We could examine this by considering whether the effect occurs within each country, for several of the countries that had the most survey respondents.
The effect is smaller in Europe and especially large in India, but it does appear within each country, suggesting this isn't the sole confounding factor.
Did we see the same tabs/spaces gap within each of these groups?
Yes, the effect existed within every subgroup of developers. (This gave a similar result even when filtering for developers only in a specific country, or for ones with a specific range of experience). Note that respondents could select multiple languages, so each of these groups are overlapping to some degree.
I did several other visual examinations of possible confounding factors (such as level of education or company size), and found basically the same results: spaces beat tabs within every group. Now that the raw data is available, I encourage other statisticians to check other confounders themselves.
Estimating the effect
If we control for all of the factors that we suspect could affect salary, how much effect does the choice of tabs/spaces have?
To answer this, I fit a linear regression, predicting salary based on the following factors.
- Tabs vs spaces
- Years of programming experience
- Developer type and language (for the 49 responses with at least 200 "yes" answers)
- Level of formal education (e.g. bachelor's, master's, doctorate)
- Whether they contribute to open source
- Whether they program as a hobby
- Company size
The model estimated that using spaces instead of tabs is associated with an 8.6% higher salary (confidence interval (6%, 10.4%), p-value < 10^-10). (By predicting the logarithm of the salary, we were able to estimate the % change each factor contributed to a salary rather than the dollar amount). Put another way, using spaces instead of tabs is associated with as high a salary difference as an extra 2.4 years of experience.
So... this is certainly a surprising result, one that I didn't expect to find when I started exploring the data. And it is impressively robust even when controlling for many confounding factors. As an exercise I tried controlling for many other confounding factors within the survey data beyond those mentioned here, but it was difficult to make the effect shrink and basically impossible to make it disappear.

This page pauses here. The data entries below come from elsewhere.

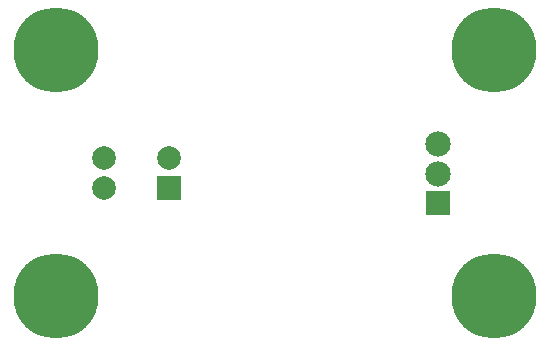
<source format=gbr>
G04 #@! TF.FileFunction,Soldermask,Bot*
%FSLAX46Y46*%
G04 Gerber Fmt 4.6, Leading zero omitted, Abs format (unit mm)*
G04 Created by KiCad (PCBNEW 4.0.3+e1-6302~38~ubuntu15.04.1-stable) date Fri Aug 26 22:49:12 2016*
%MOMM*%
%LPD*%
G01*
G04 APERTURE LIST*
%ADD10C,0.100000*%
%ADD11C,7.200000*%
%ADD12R,2.000000X2.000000*%
%ADD13C,2.000000*%
%ADD14R,2.150000X2.150000*%
%ADD15C,2.150000*%
G04 APERTURE END LIST*
D10*
D11*
X132842000Y-87376000D03*
X169926000Y-87376000D03*
X132842000Y-108204000D03*
X169926000Y-108204000D03*
D12*
X142450000Y-99060000D03*
D13*
X142450000Y-96520000D03*
X136950000Y-96520000D03*
X136950000Y-99060000D03*
D14*
X165227000Y-100330000D03*
D15*
X165227000Y-97830000D03*
X165227000Y-95330000D03*
M02*

</source>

Correlation is not causation, and we can never be sure that we've controlled for all the confounding factors present in a dataset, or indeed that the confounders were measured in the survey at all. If you're a data scientist, statistician, or analyst, I encourage you to download the raw survey data and examine it for yourself. You can find the code behind this blog post here if you'd like to reproduce the analysis. In any case we'd be interested in hearing hypotheses about this relationship.
Though for the sake of my own salary, I'm sticking with spaces for now.